Dour Candy works, and isn’t the drag that maybe I’m making it seem like, because Blockhead’s moody, often wonderfully strange, tracks perfectly match Woods’ rhymes. It’s a hangover, but an invigorating one, like the sun through the blinds when you did or maybe just saw something perfectly awful the night before. It’s like a wake with a particularly commanding preacher. Both Billy Woods and Blockhead are drawing from a deep well. I don’t presume to have an equally deep knowledge of hip hop. I’ll spare myself and the reader the embarrassment of any ham-handed comparisons to records I don’t own. But to me, Dour Candy is part of a heritage that encompasses everything from Public Enemy to post-colonial history to Rock 'n' Roll-era Mekons to DC go-go to Built For Cuban Linx to the Black Arts Movement to Tom Waits to the Hugh Masekela albums that Blockhead samples. It’s an album that, in both the personal and the historical sense, fully inhabits the world.

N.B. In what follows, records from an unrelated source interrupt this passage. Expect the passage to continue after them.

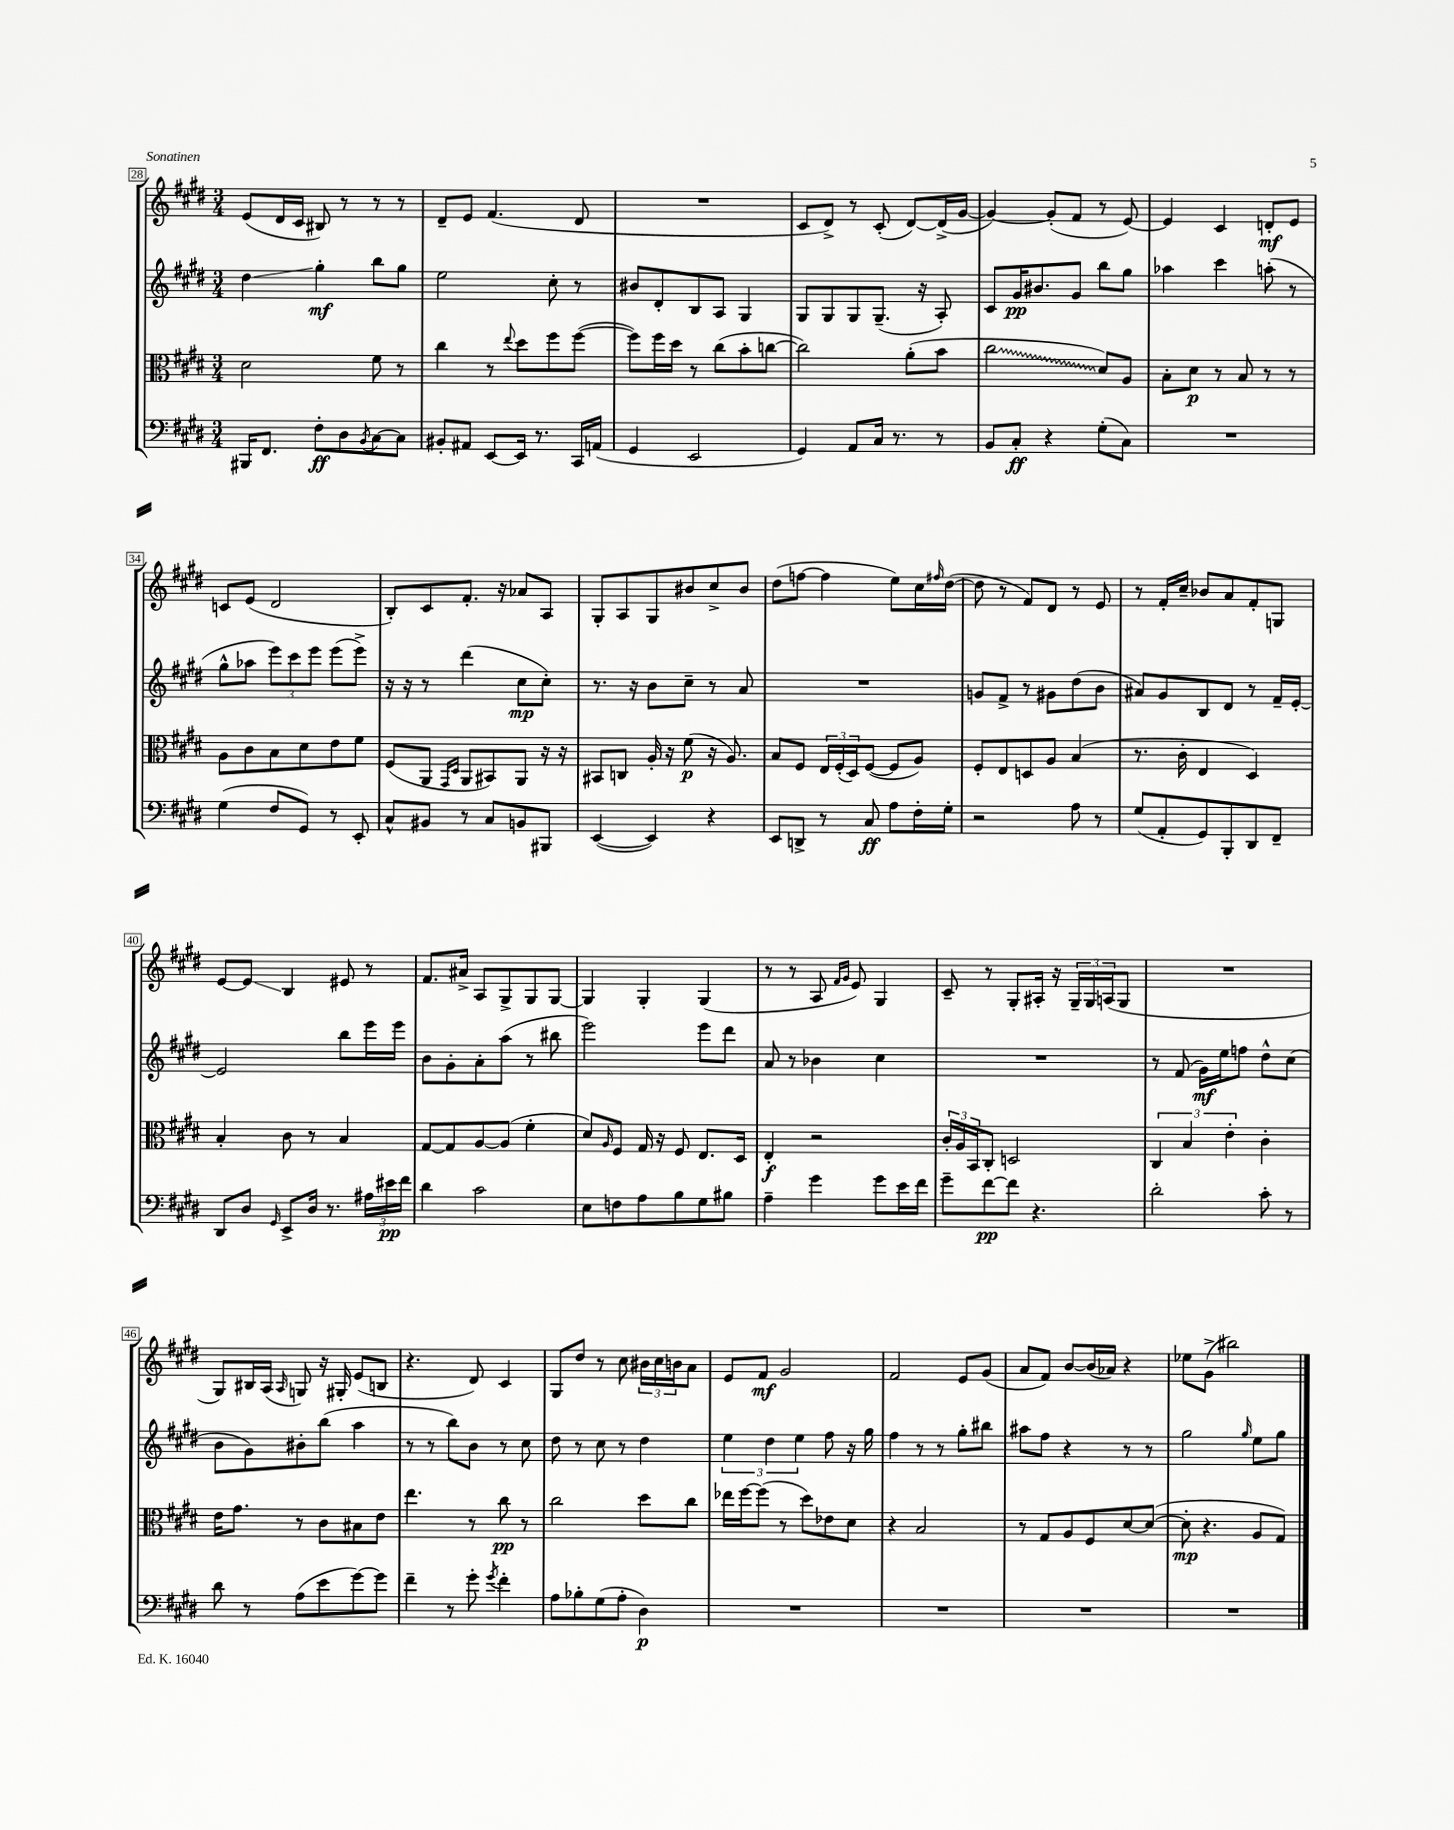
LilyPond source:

<<
\new StaffGroup <<
\new Staff = "s0" {
    \clef treble \key e \major \numericTimeSignature \time 3/4
    e'8( dis'16 cis'16 bis8) r8 r8 r8 |
    dis'8-- e'8 fis'4.( dis'8 |
    R2. |
    cis'8 dis'8->) r8 cis'8-.( dis'8~) dis'16->( gis'16~ |
    gis'4~) gis'8-.( fis'8 r8 e'8~) |
    e'4 cis'4 d'8-.\mf e'8 |
    c'8 e'8( dis'2 |
    b8-.) cis'8 fis'8.-. r16 aes'8 a8 |
    gis8-. a8 gis8 bis'8 cis''8-> bis'8 |
    dis''8( f''8~ f''4 e''8) cis''16 \grace { fis''16 } dis''16~( |
    dis''8 r8 fis'8) dis'8 r8 e'8 |
    r8 fis'16-. cis''16-- bes'8 a'8 fis'8-. g8 |
    e'8~ e'8\glissando b4 eis'8 r8 |
    fis'8. ais'16-> a8 gis8-> gis8 gis8~ |
    gis4 gis4-. gis4( |
    r8 r8 a8 \grace { fis'16 gis'16 } e'8) gis4 |
    cis'8-- r8 gis8-. ais16-. r16 \tuplet 3/2 { gis16-- gis16 a16( } gis8 |
    R2. |
    gis8) bis16 a16( \grace { a16 } g8) r16 gis16-. e'8( b8 |
    r4. dis'8) cis'4 |
    gis8 dis''8 r8 cis''8 \tuplet 3/2 { bis'16 cis''16 b'16 } a'8 |
    e'8 fis'8\mf gis'2 |
    fis'2 e'8 gis'8( |
    a'8 fis'8) b'8~ b'16( aes'16) r4 |
    ees''8 gis'8->( bis''2) \bar "|." |
}
\new Staff = "s1" {
    \clef treble \key e \major \numericTimeSignature \time 3/4
    dis''4\glissando gis''4-.\mf b''8 gis''8 |
    e''2 cis''8-. r8 |
    bis'8 dis'8-. b8 a8 gis4 |
    gis8 gis8 gis8 gis8.--( r16 a8-.) |
    cis'8 gis'16\pp bis'8. gis'8 b''8 gis''8 |
    aes''4 cis'''4 a''8-.( r8 |
    gis''8-^ aes''8 \tuplet 3/2 { e'''8) cis'''8 e'''8 } e'''8( e'''8->) |
    r16 r16 r8 dis'''4( cis''8\mp cis''8-.) |
    r8. r16 b'8 cis''8-- r8 a'8 |
    R2. |
    g'8 fis'8-> r8 gis'8 dis''8( b'8 |
    ais'8) gis'8 b8 dis'8 r8 fis'16-- e'16~-. |
    e'2 b''8 e'''16 e'''16 |
    b'8 gis'8-. a'8-. a''8( r8 bis''8 |
    e'''2) e'''8 dis'''8 |
    a'8 r8 bes'4 cis''4 |
    R2. |
    r8 fis'8( gis'16\mf) e''16 f''8 dis''8-^ cis''8( |
    b'8 gis'8) bis'8-. b''8( a''4 |
    r8 r8 b''8) b'8 r8 cis''8 |
    dis''8 r8 cis''8 r8 dis''4 |
    \tuplet 3/2 { e''4 dis''4 e''4 } fis''8 r16 gis''16 |
    fis''4 r8 r8 gis''8-. bis''8 |
    ais''8 fis''8 r4 r8 r8 |
    gis''2 \grace { gis''16 } e''8 gis''8 \bar "|." |
}
\new Staff = "s2" {
    \clef alto \key e \major \numericTimeSignature \time 3/4
    dis'2 fis'8 r8 |
    cis''4 r8 \appoggiatura { e''8 } dis''8 fis''8 fis''8~( |
    fis''8) fis''16 dis''16 r8 cis''8( b'8-. c''8~ |
    c''2) a'8-.( b'8 |
    \once \override Glissando.style = #'zigzag cis''2\glissando dis'8) a8 |
    b8-. dis'8\p r8 b8 r8 r8 |
    a8 cis'8 b8 dis'8 e'8 fis'8 |
    fis8( a,8 \grace { gis,16 dis16 } a,8 bis,8) a,8 r16 r16 |
    bis,8 c8 a16-. r16 fis'8\p( r16 a8.) |
    b8 fis8 \tuplet 3/2 { e16 fis16-.( dis16) } fis8~( fis8 a8) |
    fis8-. e8 d8 a8 b4( |
    r8. cis'16-. e4 dis4) |
    b4-. cis'8 r8 b4 |
    gis8~ gis8 a8~ a8( fis'4-. |
    dis'8) \grace { a16 } fis8 gis16 r16 fis8 e8. dis16 |
    e4-.\f r2 |
    \tuplet 3/2 { cis'16-. a16 b,16 } cis8-. d2 |
    \tuplet 3/2 { cis4 b4 e'4-. } cis'4-. |
    e'16 gis'8. r8 cis'8 bis8 e'8 |
    e''4. r8 cis''8\pp r8 |
    cis''2 dis''8 cis''8 |
    ees''16 fis''16~ fis''8( r8 dis''8) ees'8 dis'8 |
    r4 b2 |
    r8 gis8 a8 fis8 dis'8~ dis'8~( |
    dis'8-.\mp r4. a8 gis8) \bar "|." |
}
\new Staff = "s3" {
    \clef bass \key e \major \numericTimeSignature \time 3/4
    bis,,16 fis,8. fis8-.\ff dis8 \acciaccatura { b,8 } cis8~ cis8 |
    bis,8-. ais,8 e,8~ e,16 r8. cis,16 a,16( |
    gis,4 e,2 |
    gis,4) a,8 cis16 r8. r8 |
    b,8 cis8-.\ff r4 gis8-.( cis8) |
    R2. |
    gis4( fis8 gis,8) r8 e,8-. |
    cis8-^ bis,8 r8 cis8 b,8 bis,,8 |
    e,4~( e,4) r4 |
    e,8 d,8-> r8 cis8\ff a8 fis16-. gis16-. |
    r2 a8 r8 |
    gis8( a,8-. gis,8) b,,8-. dis,8 fis,8-- |
    dis,8 dis8 \grace { gis,16 } e,8-> dis16 r8. \tuplet 3/2 { ais16 eis'16\pp fis'16 } |
    dis'4 cis'2 |
    e8 f8 a8 b8 gis8 bis8 |
    a4-- gis'4 gis'8 e'16 fis'16 |
    gis'8-- fis'8~\pp fis'8 r4. |
    dis'2-. cis'8-. r8 |
    dis'8 r8 a8( e'8 gis'8~) gis'8 |
    fis'4-- r8 gis'8-. \acciaccatura { gis'8 } fis'4-. |
    a8 bes8-. gis8( a8-. dis4\p) |
    R2. |
    R2. |
    R2. |
    R2. \bar "|." |
}
>>
>>
\layout { \context { \Score currentBarNumber = #28 \override BarNumber.stencil = #(make-stencil-boxer 0.1 0.3 ly:text-interface::print) } }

1. Capsule Reviews of The Iceman:
Blockhead: So, this Iceman movie. Considering the awesome source material, I gotta say, it was pretty boring. It seems like they breezed by the interesting parts to focus on the less interesting parts. We saw it a week ago and I already don't remember a single scene from it. That's never a good sign. That said, the performances were good, and it turns out Wynona Rider is still hot at age 65. But beyond that, it was pretty cookie-cutter and could have been MUCH better.
Billy Woods: Iceman was a decent enough movie, but kinda underwhelming considering the actors they had and the story they had to work with. Take Ray Liotta as Roy DeMeo, one of the most notorious hitmen/mafia figures of his time; we get a couple good scenes, but it never really all comes together. Or Michael Shannon as Kuklinski; I mean, he does his best, but the writers really didn't give him a lot to work with. In a movie like this, you either need some great scenes (like in Abel Ferrara's The Funeral or Bad Lieutenant) or some real insight into the character's mind (Dahmer or Cobb). Those movies are all flawed to some extent, but still manage to be memorable long after seeing. Iceman plays it so close to the script that afterwards, there really is not much to remember.
2. Being a Big Time Professional Music Writer, I—of course—asked them about Yeezus:
Billy: Regarding the Kanye record, honestly, I have not heard a single song, not because I hate Kanye or anything—he is a great producer and a decent rapper—I just have never really been interested in his albums. The last one I owned was College Dropout, the last one I heard was Late Registration. I don't really download music like that, and when someone sent me the link, I asked if it was any good and their response was "It's a Kanye record," so I just didn't bother. So that's a really long-winded way of saying, "I am out of touch with pop culture.”
[Blockhead had so many feelings, or (more realistically) so many people were bugging him about it, that he devoted a blog to the subject.]